Required Property In the case that you want to require that a certain property be present for a table before extracting data, you can use the required property extraction criteria.
from structify.extraction_criteria import RequiredProperty
structify.structure.run(
dataset="employees",
source=Web(starting_website="linkedin.com"),
extraction_criteria=[RequiredProperty(
table="job",
properties=["title", "company"]
)]
)
Note
The agent will extract data if at least one of the specified properties are present.
Required Relationship In the case that you want to require that a certain relationship be present for a table before extracting data, you can use the required relationship extraction criteria.
from structify.extraction_criteria import RequiredRelationship
structify.structure.run(
dataset="employees",
source=Web(starting_website="linkedin.com"),
extraction_criteria=[RequiredRelationship(
relationship_name="worked"
)]
)
You can input multiple extraction criteria to ensure a set of conditions are met before saving data.
Sources¶
You can use a variety of sources to populate your datasets such as:
Web: Our AI agents can navigate the Web and scrape data at scale.
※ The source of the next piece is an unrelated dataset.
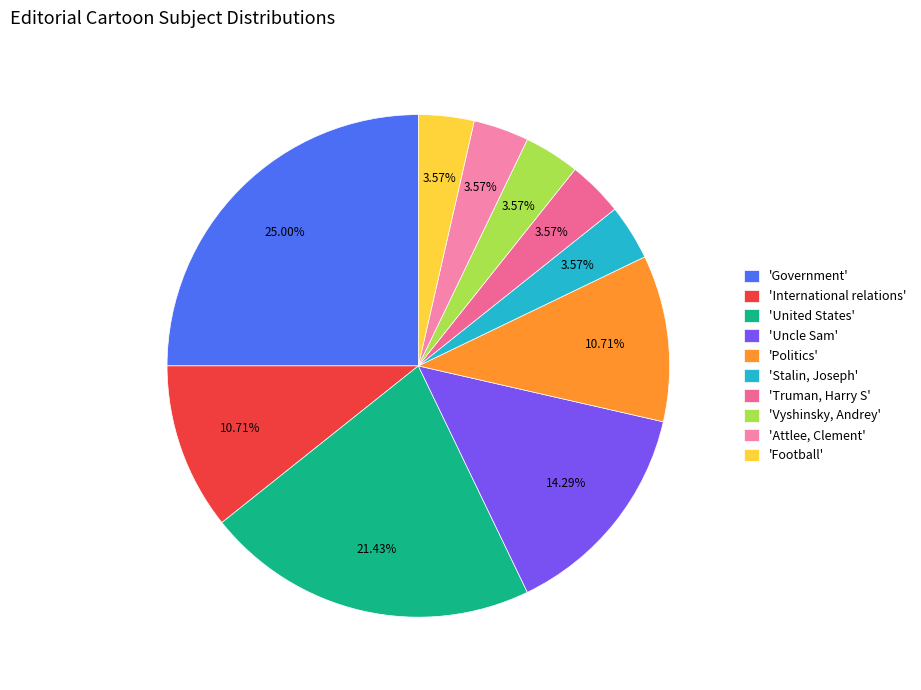

Which slice is the smallest?

Stalin, Joseph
This is our bread and butter.
PDF: We can also extract unstructured data from PDFs.
Text: If you have plain text you want to structure, you can use this source.
SEC Filings: We also have a direct integration to the SEC if you want to extract data from their filings.
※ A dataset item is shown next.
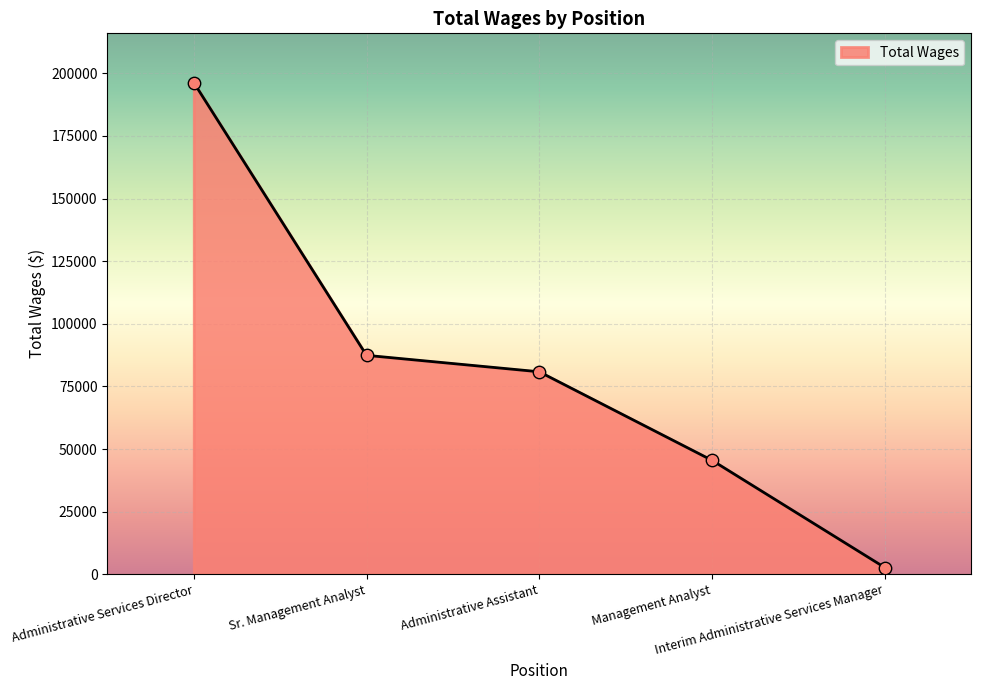

Between Sr. Management Analyst and Administrative Assistant, which is larger?

Sr. Management Analyst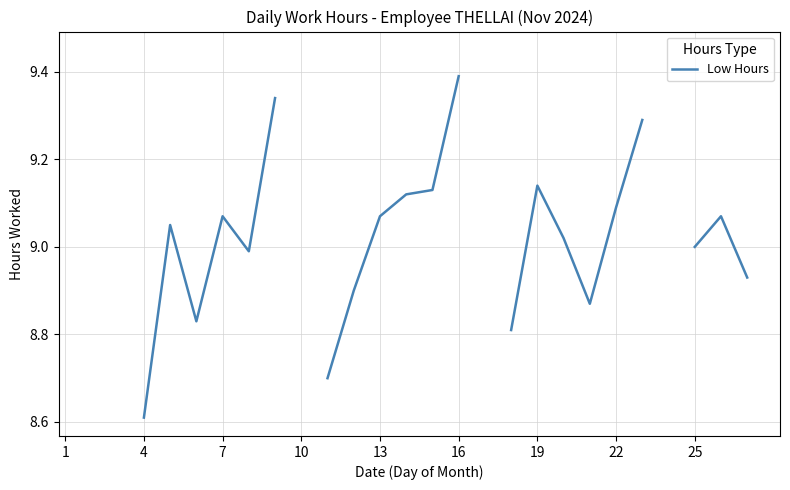

Count the values in the range 8 to 9.

9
DocumentImage: We support any other document types through this endpoint. It does require users to convert their documents into images first.
Below are some examples of how you can start structuring runs on each source:
Web¶
from structify.sources import Web
structify.structure.run_async(
dataset="employees",
source=Web(starting_website="linkedin.com")
)
PDF¶
from structify.sources import PDF
structify.structure.run_async(
name="employees",
source=PDF(path="path/to/pdf")
)
Note
The path to the PDF will be the remote path of the document uploaded to Structify. For more information on how to upload documents, see the Using Documents in Structify section. Or you can check out the tutorials at Step 1: Upload the Relevant Documents.
Text¶
For text, you can either input the text directly or use a path to a text file uploaded to Structify.
from structify.sources import Text
structify.structure.run_async(
dataset="employees",
source=Text(content="Jane Doe is the CEO of ACME. Previously she was the Senior VP at EMCA.")
)
structify.structure.run_async(
dataset="employees",
source=Text(path="path/to/text")
)
SEC Filings¶
from structify.sources import SECFiling
structify.structure.run_async(
dataset="employees",
source=SECFiling(
year=2021, # Optional
quarter=3, # Optional
accession_number="0000320193-21-000056" # Optional
)
)
DocumentImage¶
from structify.sources import DocumentImage
structify.structure.run_async(
dataset="employees",
source=DocumentImage(path="path/to/image")
)
Viewing Your Datasets¶
Through this endpoint, we allow users to view either all entities or all the relationships in their dataset.
entities = structify.dataset.view(
name="employees",
requested_type="Entities" # The default value is "Entities", but we show it here for clarity
)
relationships = structify.dataset.view(
name="employees",
requested_type="Relationships"
)
The output for each is an iterator which we can use to view the dataset as follows:
for entity in entities:
print(entity)
for relationship in relationships:
print(relationship)
Tip
To view a particular type of entity or relationship, you can add the table_name
or relationship_name
parameter to the respective view call.
Note
Keep your eye out for the structify.datasets.refresh
API call to update the data in your dataset.